Document text –
--- start ---
Unlike anything else on the market, SAS Visual BI provides robust analytics as well as “whiz-bang cool” graphics, says George. Users can examine the minutiae of data or survey a broader picture, depending on their needs. If a problem occurs in a single variable, the technology allows an analyst to focus on that discrepancy, unearth its root cause and quickly convey that information to a decision maker in the organization who can address the problem.

Enabling swift, efficient action
The dashboards included in SAS Visual BI support precise troubleshooting by showing a field of monitored metrics, color-coded to reflect their level of urgency. According to Few, that’s exactly the kind of feature that a dashboard needs to be useful: “Dashboard display media must present measures of what’s going on, usually in the context of some comparison to express performance, and do so in a way that can be perceived and understood at a glance, even when surrounded by a dense array of information.”

Verma describes the dashboard feature of SAS Visual BI in just that way: “When I turn on my desktop in the morning, my dashboard shows me all the areas that I’m focusing on. Some are red, some amber and green. Green I don’t need to worry about. Amber I need to keep an eye on. Red I need to focus on right now. And I can immediately start acting from that.”

Enabling a swift response to problems is just one part of the overall speed of visualization technology, a trait that makes it perfect for environments in which fast decisions are crucial to success. The analytics are simple enough for everyone to understand. But the analytics are also powerful and detailed enough for analysts to use in exploring and discovering trends in data, and also flexible enough for use in a variety of situations.
--- end ---
Record set –
--- start ---
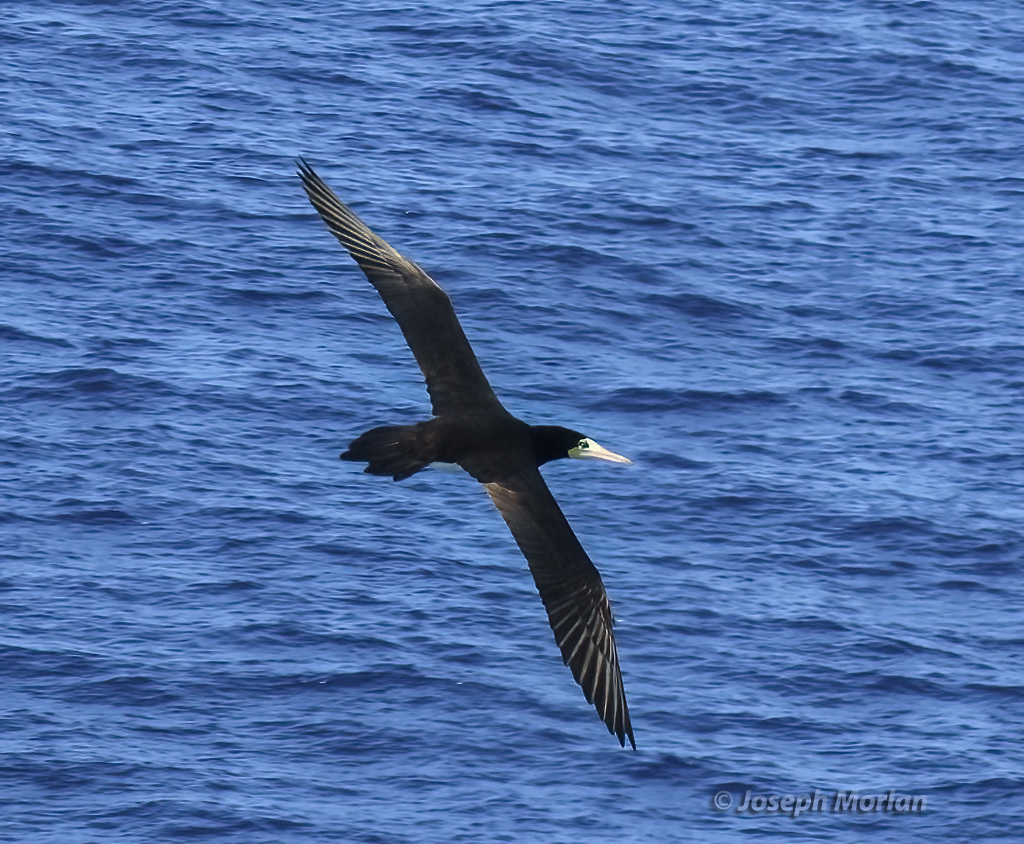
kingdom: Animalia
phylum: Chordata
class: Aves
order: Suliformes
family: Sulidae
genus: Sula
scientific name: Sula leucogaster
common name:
--- end ---
Stated task 1 – Based on the passage on SAS Visual BI, decide whether each statement is true, and support each answer with the deciding words quoted from the passage. (a) In Verma's account, amber areas need immediate focus. (b) The dashboard metrics are color-coded to reflect their level of urgency. (c) George says SAS Visual BI offers robust analytics as well as striking graphics.
Stated task 2 – List every person the passage on SAS Visual BI cites as the source of a statement or quotation.

Exercise output 1 –
(a) No: "Amber I need to keep an eye on. Red I need to focus on right now."
(b) Yes: "showing a field of monitored metrics, color-coded to reflect their level of urgency"
(c) Yes: "SAS Visual BI provides robust analytics as well as “whiz-bang cool” graphics, says George"

Exercise output 2 – George, Few, Verma